▶ [What to work on]:
From the entries below, list each line with "Figure".

Saved entries
+ + + + +

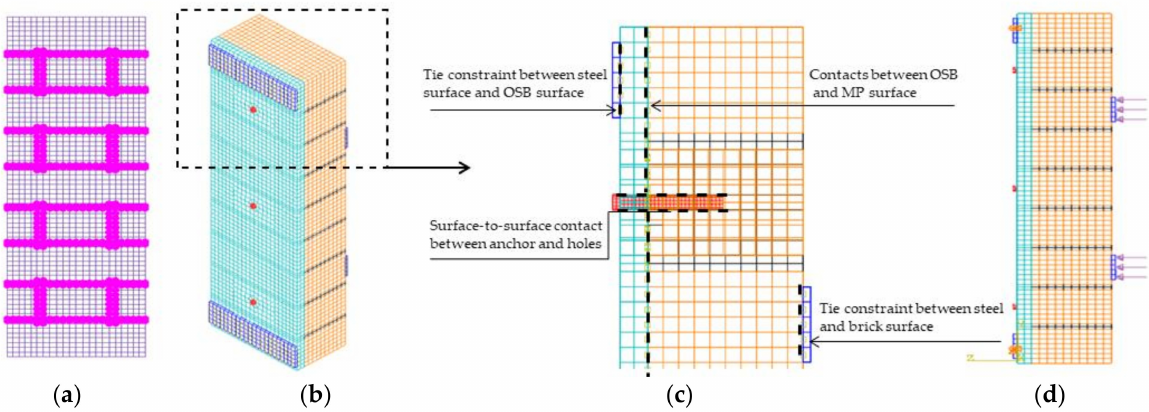
Figure 14. FE model: ( a ) part merging, ( b ) model assembly, ( c ) details of contact interaction between parts, ( d ) loading and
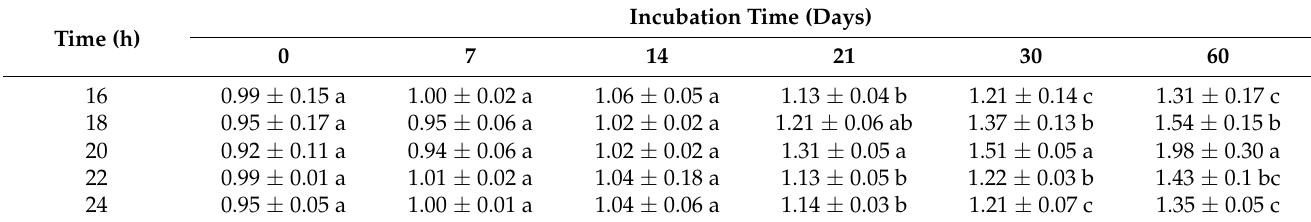
Table 6. Changes in the fresh weight of F. mandshurica embryogenic callus with different precul- ture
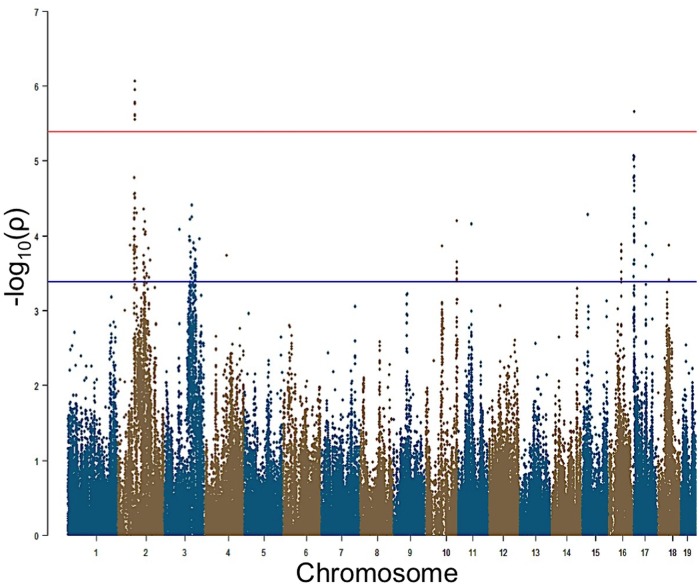
GWAS results for post-noise exposure thresholds in the HMDP.Manhattan plot showing the association (-log10) p-values (-logP) for 8 kHz in 64 HMDP inbred mouse strains. The analysis was performed using 108,064 SNPs with a minor allele frequency > 5%. Each chromosome is plotted on the x-axis in alternating brown and blue colors. SNPs on Chr. 2 and Chr. 17 for 8 kHz exceeded the predetermined genome-wide significance threshold (-logP = 5.39).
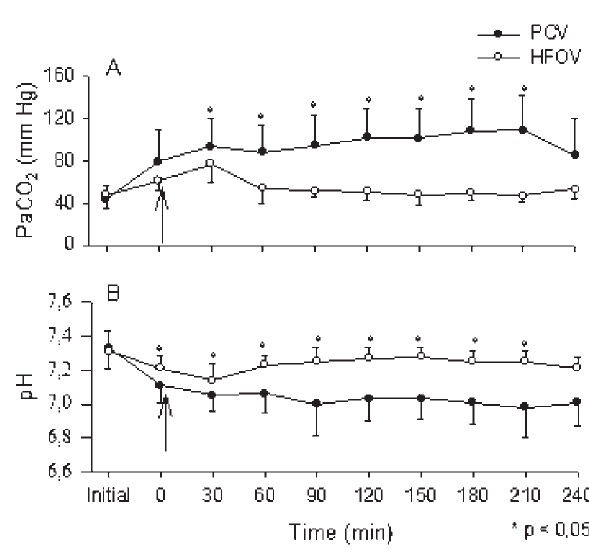
. Due to the 2 values were higher 2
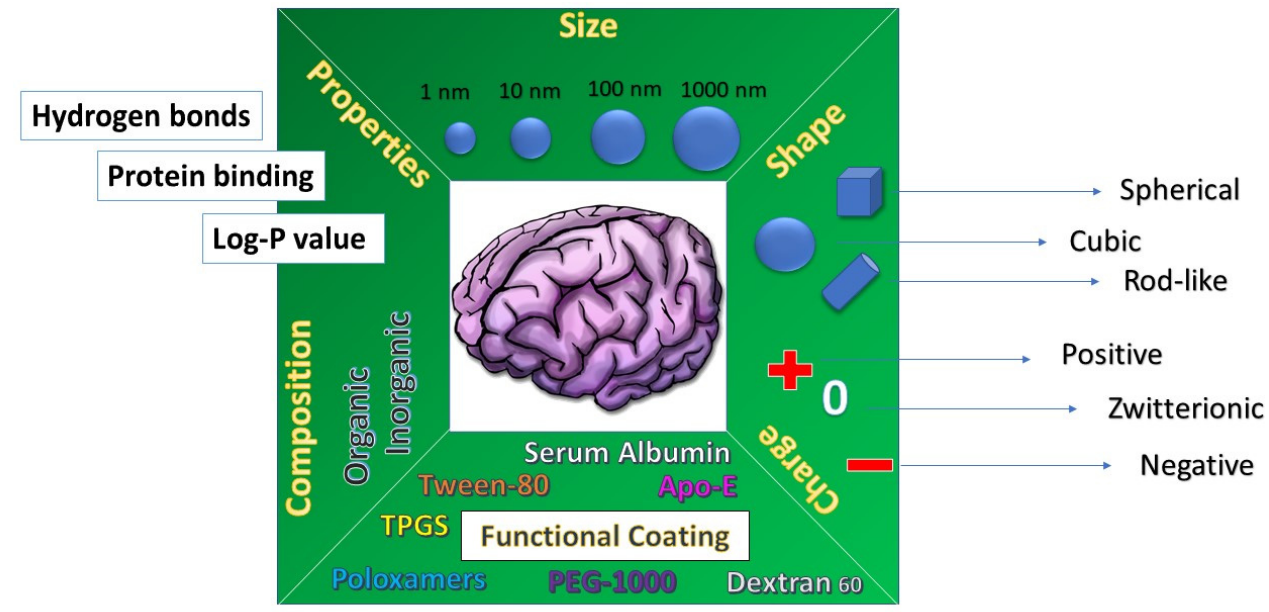
Figure 4. Properties that affect nanomedicine brain entrance and diffusion (Adapted from [125], Elsevier, 2016).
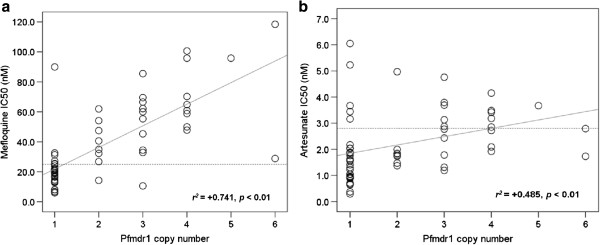
Correlation between pfmdr1 copy number and in vitro sensitivity of Plasmodium falciparum isolates to (a) mefloquine, and (b) artesunate. (Dashed lines represent the cut-off IC50 values for resistance to mefloquine/reduced sensitivity to artesunate).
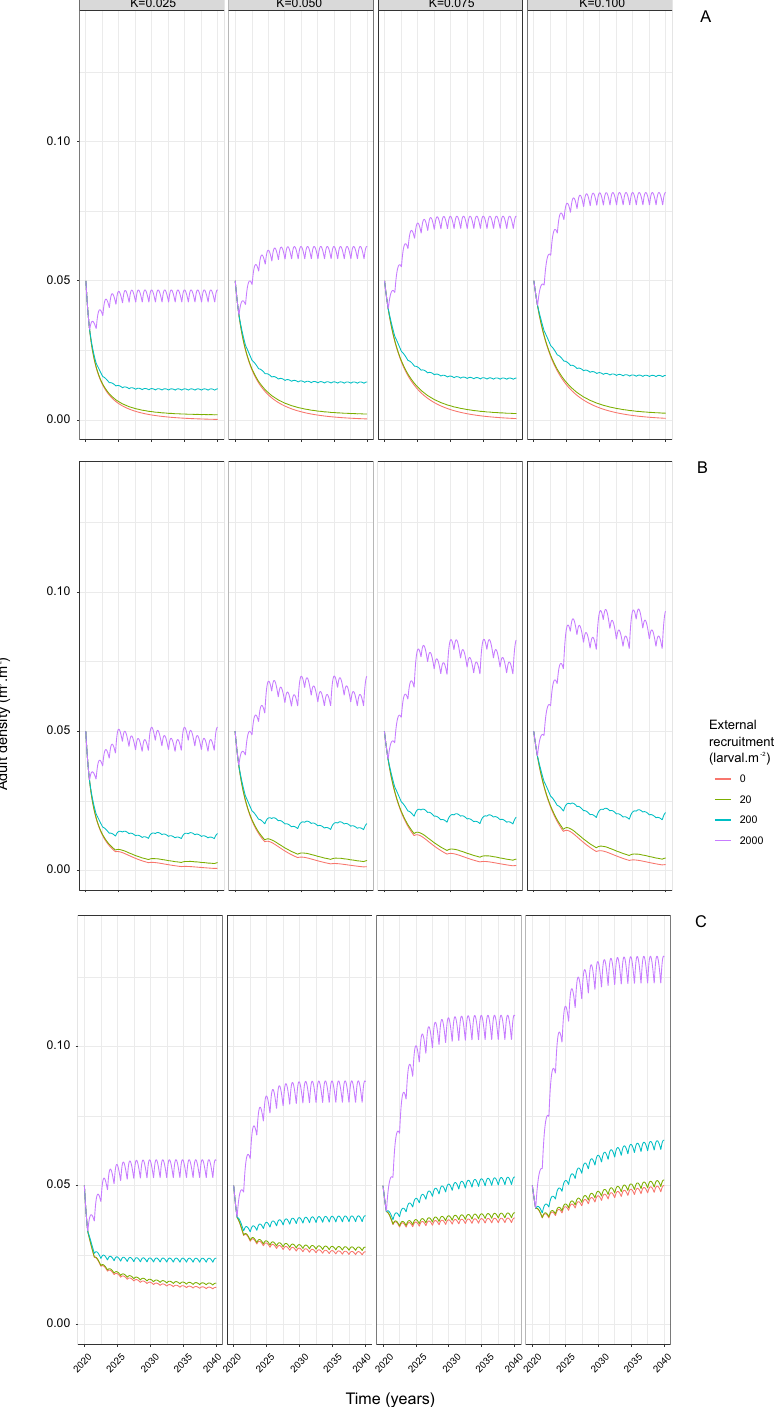
3 m − 2 Figure 2. Adult density of the wild population ( m ) over time with ( A ) no spawning event, ( B ) spawning events every 5 years, and ( C ) annual spawning events, for 4 levels of external recruitment (orange—R = 0 larvae m − 2 , green—R = 20 larvae m − 2 , blue—R = 200 larvae m − 2 , purple—R = 2000 larvae m − 2 ) and 4 carrying capacities (from the left to the right, K = { 0.025 ; 0.05 ; 0.075 ; 0.1 } . The wild population is assumed to be initially 3 m − 2 established at a density A 0 = 0.05m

+ + + + +

▶ [Response for this exercise]:
Figure 14. FE model: ( a ) part merging, ( b ) model assembly, ( c ) details of contact interaction between parts, ( d ) loading and
Figure 4. Properties that affect nanomedicine brain entrance and diffusion (Adapted from [125], Elsevier, 2016).
3 m − 2 Figure 2. Adult density of the wild population ( m ) over time with ( A ) no spawning event, ( B ) spawning events every 5 years, and ( C ) annual spawning events, for 4 levels of external recruitment (orange—R = 0 larvae m − 2 , green—R = 20 larvae m − 2 , blue—R = 200 larvae m − 2 , purple—R = 2000 larvae m − 2 ) and 4 carrying capacities (from the left to the right, K = { 0.025 ; 0.05 ; 0.075 ; 0.1 } . The wild population is assumed to be initially 3 m − 2 established at a density A 0 = 0.05m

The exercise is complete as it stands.